Complete the following =>
A. In the forum thread about the new book critiquing Calvinism, rewrite the paragraph beginning "You can literally script the entire argument" as a short bulleted list that keeps its main points.
B. According to the forum thread, who wrote the article about the new essay book on Calvinism in the SBC?
C. Using only what the forum thread states, explain why Zenas considers the new book on Calvinism an entirely unhelpful endeavor.

═════ Excerpt provided

# New Book Critiques Calvinism



## Ask Mr. Religion (May 10, 2010)

From here:

New Book Critiques Calvinism 

"David Roach of Southern Baptist Texan has written an interesting article on a new essay book concerning Calvinism in the SBC…

Calvinists and non-Calvinists agree on the central truths of Christianity and should continue to work cooperatively in the Southern Baptist Convention. Nevertheless, Calvinists are wrong in many of their interpretations of Scripture..."​
Has anyone read David Allen's book linked in the article partially quoted above?

AMR


----------



## Cato (May 10, 2010)

Go tell that to Al Mohler


----------



## Zenas (May 10, 2010)

An entirely unhelpful endeavor. The article provided rehashes the Calvinist/non-Calvinist argument regarding Total Depravity, as so written in the book its about. It seems like the same arguments in a new dust jacket. My question is, "Why?" You say that God's grace gives people the ability. We say that Christ's death accomplished more than creating the ability to believe, but actually and effectively saved His people regardless of themselves. 

You can literally script the entire argument. If that's true, why write a book on what we all already know? One of the things that I believe is that a book should be helpful and do something that other books that it is like do not do. For example, it might explain something not thoroughly understood or convey the same ideas to a different level of readers, i.e. non-academics. There are many writers, some in the Reformed camp, that don't follow this rule. This book seems to ignore it as well. I don't understand wasting time writing something someone else has written about.


----------

══════════
═════ Data for analysis

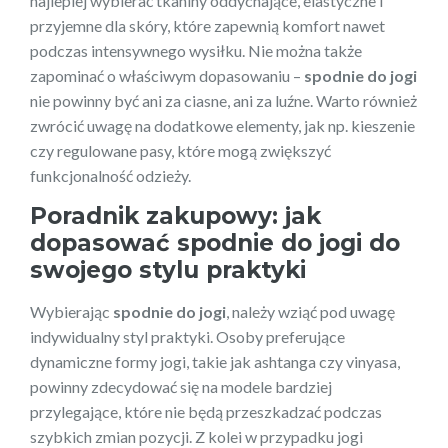
najlepiej wybierać tkaniny oddychające, elastyczne i
przyjemne dla skóry, które zapewnią komfort nawet
podczas intensywnego wysiłku. Nie można także
zapominać o właściwym dopasowaniu –
spodnie do jogi
nie powinny być ani za ciasne, ani za luźne. Warto również
zwrócić uwagę na dodatkowe elementy, jak np. kieszenie
czy regulowane pasy, które mogą zwiększyć
funkcjonalność odzieży.
Poradnik zakupowy
: jak
dopasować
spodnie do jogi
do
swojego stylu praktyki
Wybierając
spodnie do jogi
, należy wziąć pod uwagę
indywidualny styl praktyki. Osoby preferujące
dynamiczne formy jogi, takie jak ashtanga czy vinyasa,
powinny zdecydować się na modele bardziej
przylegające, które nie będą przeszkadzać podczas
szybkich zmian pozycji. Z kolei w przypadku jogi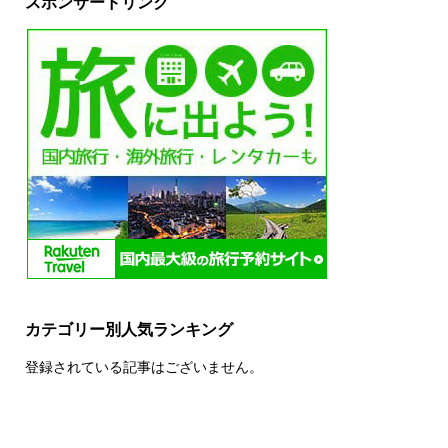
スポンサードリンク
カテゴリー別人気ランキング
登録されている記事はございません。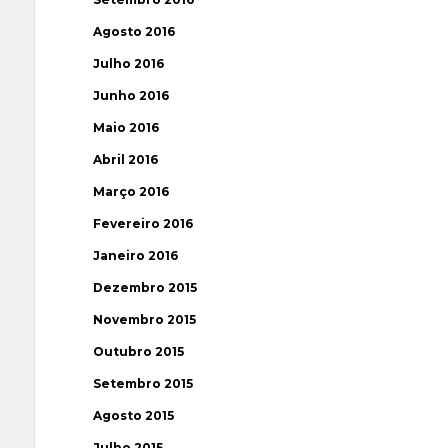
Agosto 2016
Julho 2016
Junho 2016
Maio 2016
Abril 2016
Março 2016
Fevereiro 2016
Janeiro 2016
Dezembro 2015
Novembro 2015
Outubro 2015
Setembro 2015
Agosto 2015
Julho 2015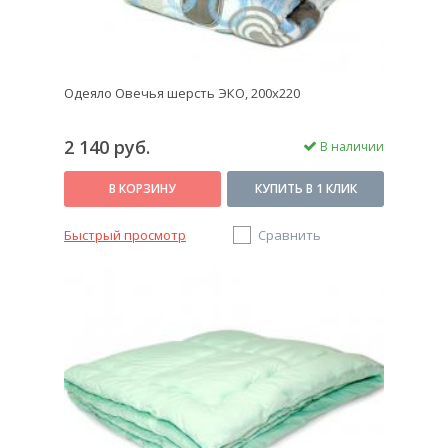
Одеяло Овечья шерсть ЭКО, 200x220
2 140 руб.
В наличии
В КОРЗИНУ
КУПИТЬ В 1 КЛИК
Быстрый просмотр
Сравнить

══════════

Exercise solutions =>
A.
- The whole Calvinist/non-Calvinist argument can be scripted in advance, so a book restating what everyone already knows seems pointless.
- A book should be helpful and do something that similar books do not, such as explaining something not thoroughly understood or presenting the same ideas to a different level of readers, like non-academics.
- Many writers, including some in the Reformed camp, ignore this rule, and this book appears to as well.
- Spending time writing what someone else has already written is hard to understand.

B. David Roach of Southern Baptist Texan.

C. Zenas says the article shows the book rehashing the familiar Calvinist/non-Calvinist argument over Total Depravity, the same arguments in a new dust jacket, to the point that the whole debate could be scripted. Since a book should do something that similar books do not, writing one that repeats what everyone already knows seems a waste of time.